• TEXT UNDER STUDY
In an interview with Süddeutsche Zeitung published on Monday, she also emphasized the importance of transatlantic ties — saying that with Joe Biden’s recent election victory “a new chapter can be opened.”
“We should use this chance and reframe transatlantic relations, with Europeans on an equal footing with Americans. I would ask [Biden]: We should strengthen international relations across the Atlantic together — are you with us?” Baerbock said.
Yet she added that while it would be a “wrong signal” for Europe to distance itself from the United States, “we have to strengthen European sovereignty.”
The Greens are currently in opposition but with polls putting them at around 20 percent, in second place behind Chancellor Angela Merkel’s Christian Democrats, they are set to play a major role in coalition negotiations following Germany’s 2021 election. The party has not yet decided whether Baerbock or her co-leader Robert Habeck — or someone else entirely — will run as the Green chancellor candidate.
The Greens have pacifist roots and have often been muted on defense matters. But the party’s new program, adopted at a congress last week, included references to NATO as an “indispensable” part of European security and expansion of EU defense cooperation.
“Europe has been revolving around itself for years, the Trump administration turned its back on the world. Authoritarian states fill the gap that emerged. That leads to Russia or Turkey becoming active in our neighborhood — and the EU, as in the case of Nagorno-Karabakh, is left out,” Baerbock said, referring to the recent conflict in the South Caucasus, which ended with a Moscow-negotiated cease-fire.
That, she warned, wasn’t just “disastrous” for the people in the region but also for the “peace role that the EU once gave itself.”
Baerbock said Germany had to address French President Emmanuel Macron’s proposals on European defense. “That also means talking about [military] missions abroad,” she said.
She also showed herself open to increasing Germany’s defense budget, a longstanding American demand, in order to strengthen the country’s notoriously under-equipped military.
“Germany has increased its defense budget by €10 billion since 2016 … but the soldiers’ equipment and security have not noticeably improved,” she said. “Yes, in some areas more must be invested in order for rifles to shoot and night vision devices to work. But we also know how much money of the defense budget is wasted.”
However, she criticized NATO’s target for members to spend 2 percent of GDP on defense as “not really helpful.”
“We have to talk about strategic realignment first, then about spending,” she said.

• RECORDS SHOWN
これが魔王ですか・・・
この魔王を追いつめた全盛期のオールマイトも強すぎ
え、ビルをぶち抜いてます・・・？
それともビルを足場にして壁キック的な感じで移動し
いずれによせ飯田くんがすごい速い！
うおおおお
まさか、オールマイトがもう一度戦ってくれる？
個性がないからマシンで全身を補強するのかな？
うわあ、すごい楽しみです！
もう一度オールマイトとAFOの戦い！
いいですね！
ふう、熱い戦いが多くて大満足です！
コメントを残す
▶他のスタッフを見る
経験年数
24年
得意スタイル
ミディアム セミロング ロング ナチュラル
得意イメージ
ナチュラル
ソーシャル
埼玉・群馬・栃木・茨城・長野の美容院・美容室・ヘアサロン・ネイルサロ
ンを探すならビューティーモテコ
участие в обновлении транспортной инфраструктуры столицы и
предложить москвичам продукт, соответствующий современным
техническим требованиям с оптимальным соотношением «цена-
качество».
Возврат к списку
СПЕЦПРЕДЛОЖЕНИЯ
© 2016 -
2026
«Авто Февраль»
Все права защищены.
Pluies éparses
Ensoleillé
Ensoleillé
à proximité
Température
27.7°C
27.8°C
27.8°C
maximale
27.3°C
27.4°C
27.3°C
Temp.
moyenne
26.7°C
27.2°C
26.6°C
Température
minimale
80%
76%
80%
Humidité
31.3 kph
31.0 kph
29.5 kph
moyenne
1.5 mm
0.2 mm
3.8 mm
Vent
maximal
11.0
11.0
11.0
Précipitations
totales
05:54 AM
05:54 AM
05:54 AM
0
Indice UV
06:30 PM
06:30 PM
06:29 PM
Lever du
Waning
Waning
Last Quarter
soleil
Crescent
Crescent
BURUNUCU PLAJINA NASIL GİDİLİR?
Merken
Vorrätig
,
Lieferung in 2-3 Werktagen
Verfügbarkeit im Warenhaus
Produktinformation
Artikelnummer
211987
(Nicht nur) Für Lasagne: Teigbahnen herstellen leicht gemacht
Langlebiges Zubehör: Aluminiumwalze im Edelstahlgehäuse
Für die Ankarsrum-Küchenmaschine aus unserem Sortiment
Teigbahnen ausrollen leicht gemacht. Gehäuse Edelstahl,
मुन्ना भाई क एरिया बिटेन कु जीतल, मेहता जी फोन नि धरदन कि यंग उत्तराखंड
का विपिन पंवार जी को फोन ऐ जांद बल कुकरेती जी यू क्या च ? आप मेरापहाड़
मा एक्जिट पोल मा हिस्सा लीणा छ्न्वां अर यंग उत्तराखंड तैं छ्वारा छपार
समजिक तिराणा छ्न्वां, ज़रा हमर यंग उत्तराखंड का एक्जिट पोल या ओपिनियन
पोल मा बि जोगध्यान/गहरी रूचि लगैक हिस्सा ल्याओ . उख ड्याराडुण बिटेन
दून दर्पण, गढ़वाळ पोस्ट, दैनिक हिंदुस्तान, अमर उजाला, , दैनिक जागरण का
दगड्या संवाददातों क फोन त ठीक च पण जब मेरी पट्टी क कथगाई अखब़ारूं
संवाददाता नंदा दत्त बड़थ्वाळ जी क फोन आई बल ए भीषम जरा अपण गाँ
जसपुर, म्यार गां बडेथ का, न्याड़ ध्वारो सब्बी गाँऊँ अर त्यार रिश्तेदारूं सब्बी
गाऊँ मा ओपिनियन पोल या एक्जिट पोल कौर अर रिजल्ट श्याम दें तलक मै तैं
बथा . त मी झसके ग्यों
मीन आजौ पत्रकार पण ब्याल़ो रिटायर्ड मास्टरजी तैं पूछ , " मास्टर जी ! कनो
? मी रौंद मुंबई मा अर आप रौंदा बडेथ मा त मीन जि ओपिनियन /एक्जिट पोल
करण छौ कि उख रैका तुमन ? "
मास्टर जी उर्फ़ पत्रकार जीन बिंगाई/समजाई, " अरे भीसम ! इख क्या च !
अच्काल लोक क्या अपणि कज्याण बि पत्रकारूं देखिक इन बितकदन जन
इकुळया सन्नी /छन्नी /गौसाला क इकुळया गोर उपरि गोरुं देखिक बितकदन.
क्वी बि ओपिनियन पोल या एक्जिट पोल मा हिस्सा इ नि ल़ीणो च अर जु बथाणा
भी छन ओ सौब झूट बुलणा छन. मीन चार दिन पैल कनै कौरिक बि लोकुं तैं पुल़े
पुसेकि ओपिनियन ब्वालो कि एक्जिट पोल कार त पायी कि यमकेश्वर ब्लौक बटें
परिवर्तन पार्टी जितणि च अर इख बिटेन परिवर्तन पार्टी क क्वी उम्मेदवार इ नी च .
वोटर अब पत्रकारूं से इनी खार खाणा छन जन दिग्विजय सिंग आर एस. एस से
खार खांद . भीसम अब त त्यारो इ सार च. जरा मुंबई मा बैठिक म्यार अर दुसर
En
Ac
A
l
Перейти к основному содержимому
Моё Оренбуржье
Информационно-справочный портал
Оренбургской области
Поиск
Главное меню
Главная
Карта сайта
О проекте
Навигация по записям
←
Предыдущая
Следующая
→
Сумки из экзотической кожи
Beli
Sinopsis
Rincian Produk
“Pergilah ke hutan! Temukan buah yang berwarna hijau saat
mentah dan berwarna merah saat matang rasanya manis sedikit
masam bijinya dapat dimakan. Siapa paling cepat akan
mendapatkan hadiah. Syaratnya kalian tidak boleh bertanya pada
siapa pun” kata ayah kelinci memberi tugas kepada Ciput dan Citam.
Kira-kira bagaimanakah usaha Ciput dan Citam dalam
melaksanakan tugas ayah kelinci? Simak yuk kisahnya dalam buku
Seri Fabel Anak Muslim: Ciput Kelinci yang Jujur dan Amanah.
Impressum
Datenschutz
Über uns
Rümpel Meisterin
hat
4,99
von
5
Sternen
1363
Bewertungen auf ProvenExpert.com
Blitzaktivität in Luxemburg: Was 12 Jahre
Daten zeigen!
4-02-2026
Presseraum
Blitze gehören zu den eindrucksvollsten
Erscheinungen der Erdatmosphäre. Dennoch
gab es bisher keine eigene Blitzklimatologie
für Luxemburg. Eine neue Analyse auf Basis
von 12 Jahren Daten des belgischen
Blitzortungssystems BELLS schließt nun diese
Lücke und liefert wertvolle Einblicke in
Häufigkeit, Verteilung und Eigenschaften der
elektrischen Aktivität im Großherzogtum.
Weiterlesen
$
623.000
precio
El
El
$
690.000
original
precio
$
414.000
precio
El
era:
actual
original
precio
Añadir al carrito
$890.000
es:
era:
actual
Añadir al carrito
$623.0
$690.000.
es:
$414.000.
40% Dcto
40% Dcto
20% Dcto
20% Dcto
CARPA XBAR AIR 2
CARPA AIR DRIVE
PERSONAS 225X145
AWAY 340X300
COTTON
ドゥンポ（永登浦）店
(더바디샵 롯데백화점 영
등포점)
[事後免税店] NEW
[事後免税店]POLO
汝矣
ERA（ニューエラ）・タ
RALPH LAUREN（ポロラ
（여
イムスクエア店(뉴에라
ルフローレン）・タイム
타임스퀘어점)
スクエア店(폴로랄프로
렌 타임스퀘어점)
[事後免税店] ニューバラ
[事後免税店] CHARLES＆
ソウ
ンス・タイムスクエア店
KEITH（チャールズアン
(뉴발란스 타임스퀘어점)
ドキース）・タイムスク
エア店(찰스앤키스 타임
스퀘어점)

• CHECK YOUR UNDERSTANDING
1) Answer these about the Baerbock interview text:
(a) Which newspaper published the interview?
(b) At around what percentage do polls put the Greens?
(c) By how much has Germany's defense budget increased since 2016, according to Baerbock?
2) Extract the rows verbatim, starting at the first row and ending at the row that contains "जसपुर, म्यार गां", including both.
The rows have no connection to the Baerbock interview text.

• ANSWERS
1)
(a) Süddeutsche Zeitung
(b) Around 20 percent
(c) €10 billion

2)
これが魔王ですか・・・
この魔王を追いつめた全盛期のオールマイトも強すぎ
え、ビルをぶち抜いてます・・・？
それともビルを足場にして壁キック的な感じで移動し
いずれによせ飯田くんがすごい速い！
うおおおお
まさか、オールマイトがもう一度戦ってくれる？
個性がないからマシンで全身を補強するのかな？
うわあ、すごい楽しみです！
もう一度オールマイトとAFOの戦い！
いいですね！
ふう、熱い戦いが多くて大満足です！
コメントを残す
▶他のスタッフを見る
経験年数
24年
得意スタイル
ミディアム セミロング ロング ナチュラル
得意イメージ
ナチュラル
ソーシャル
埼玉・群馬・栃木・茨城・長野の美容院・美容室・ヘアサロン・ネイルサロ
ンを探すならビューティーモテコ
участие в обновлении транспортной инфраструктуры столицы и
предложить москвичам продукт, соответствующий современным
техническим требованиям с оптимальным соотношением «цена-
качество».
Возврат к списку
СПЕЦПРЕДЛОЖЕНИЯ
© 2016 -
2026
«Авто Февраль»
Все права защищены.
Pluies éparses
Ensoleillé
Ensoleillé
à proximité
Température
27.7°C
27.8°C
27.8°C
maximale
27.3°C
27.4°C
27.3°C
Temp.
moyenne
26.7°C
27.2°C
26.6°C
Température
minimale
80%
76%
80%
Humidité
31.3 kph
31.0 kph
29.5 kph
moyenne
1.5 mm
0.2 mm
3.8 mm
Vent
maximal
11.0
11.0
11.0
Précipitations
totales
05:54 AM
05:54 AM
05:54 AM
0
Indice UV
06:30 PM
06:30 PM
06:29 PM
Lever du
Waning
Waning
Last Quarter
soleil
Crescent
Crescent
BURUNUCU PLAJINA NASIL GİDİLİR?
Merken
Vorrätig
,
Lieferung in 2-3 Werktagen
Verfügbarkeit im Warenhaus
Produktinformation
Artikelnummer
211987
(Nicht nur) Für Lasagne: Teigbahnen herstellen leicht gemacht
Langlebiges Zubehör: Aluminiumwalze im Edelstahlgehäuse
Für die Ankarsrum-Küchenmaschine aus unserem Sortiment
Teigbahnen ausrollen leicht gemacht. Gehäuse Edelstahl,
मुन्ना भाई क एरिया बिटेन कु जीतल, मेहता जी फोन नि धरदन कि यंग उत्तराखंड
का विपिन पंवार जी को फोन ऐ जांद बल कुकरेती जी यू क्या च ? आप मेरापहाड़
मा एक्जिट पोल मा हिस्सा लीणा छ्न्वां अर यंग उत्तराखंड तैं छ्वारा छपार
समजिक तिराणा छ्न्वां, ज़रा हमर यंग उत्तराखंड का एक्जिट पोल या ओपिनियन
पोल मा बि जोगध्यान/गहरी रूचि लगैक हिस्सा ल्याओ . उख ड्याराडुण बिटेन
दून दर्पण, गढ़वाळ पोस्ट, दैनिक हिंदुस्तान, अमर उजाला, , दैनिक जागरण का
दगड्या संवाददातों क फोन त ठीक च पण जब मेरी पट्टी क कथगाई अखब़ारूं
संवाददाता नंदा दत्त बड़थ्वाळ जी क फोन आई बल ए भीषम जरा अपण गाँ
जसपुर, म्यार गां बडेथ का, न्याड़ ध्वारो सब्बी गाँऊँ अर त्यार रिश्तेदारूं सब्बी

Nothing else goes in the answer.